Any science must make predictions (that ultimately must measure true), whether climate science or soil science.  The part that makes this study a farce is the lack of ability to accurately predict decades of stover residue removal rate studies.   In his study, 1 -1=-1 ((since what he actually modeled was 1-2=-1))  see figure 1, where now dozens of publications show how and when 1-1=0 at practical, responsible removal rates in no till/strip till systems.    To my knowledge, every commercial crop residue operation sets strict agronomic practice guidelines (for nothing else that to save their own skin should non-point pollution come to litigation). 
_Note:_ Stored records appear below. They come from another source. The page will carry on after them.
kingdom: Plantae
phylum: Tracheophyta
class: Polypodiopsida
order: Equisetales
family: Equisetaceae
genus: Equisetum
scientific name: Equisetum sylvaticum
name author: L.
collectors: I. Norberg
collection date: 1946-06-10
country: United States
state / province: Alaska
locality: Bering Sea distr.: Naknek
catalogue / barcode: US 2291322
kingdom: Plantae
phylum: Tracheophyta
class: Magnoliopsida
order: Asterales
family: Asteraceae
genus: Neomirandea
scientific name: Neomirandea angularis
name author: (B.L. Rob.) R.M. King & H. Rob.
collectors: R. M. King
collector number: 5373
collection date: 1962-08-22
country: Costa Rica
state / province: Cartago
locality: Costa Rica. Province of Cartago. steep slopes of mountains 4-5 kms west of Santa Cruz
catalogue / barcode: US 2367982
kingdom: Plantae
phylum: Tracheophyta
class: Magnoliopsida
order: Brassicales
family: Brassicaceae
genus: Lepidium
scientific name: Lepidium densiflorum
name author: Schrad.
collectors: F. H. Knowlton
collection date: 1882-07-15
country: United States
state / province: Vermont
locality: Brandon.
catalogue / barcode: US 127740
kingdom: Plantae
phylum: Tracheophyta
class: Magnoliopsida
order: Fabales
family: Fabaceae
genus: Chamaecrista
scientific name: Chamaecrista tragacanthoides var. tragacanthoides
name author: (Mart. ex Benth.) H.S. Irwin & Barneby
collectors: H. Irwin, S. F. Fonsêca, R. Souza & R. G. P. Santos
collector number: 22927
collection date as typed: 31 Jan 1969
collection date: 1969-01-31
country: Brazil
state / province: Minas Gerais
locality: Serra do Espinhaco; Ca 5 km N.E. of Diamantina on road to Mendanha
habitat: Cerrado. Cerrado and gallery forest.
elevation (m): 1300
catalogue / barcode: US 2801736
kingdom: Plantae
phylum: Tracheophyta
I wouldn't go so far as calling all modeling disingenuous, but  a model output does NOT = data and it MUST predict a future state.  In the lack of ability to fast forward into the future, models are typically subjected to "leave one out" validation which the study makes not attempt to do, namely because there is no actual data set available to cross validate.   The author only goes so far as to validate SOC decomposition rates (which of course should approximate since it's is exactly what the model was built on, ie self referencing. 

The particular study is GIGO, but could be fixed to reflect accepted findings and best practices ALREADY in place.   There is good science out there, but reader , reviewer, and editor beware.   

My real beef is the reason his was published was to gain citations (half the reason Nature publishes the way it does is to keep it's impact factor) , career moves, , press exposure, maybe to stimulate discussion.  Heck, i'm doing it right now.    80% of the topics in high impact journals are very good science - the remaining 20% seem to be purely hit generators.  This is an age-old problem.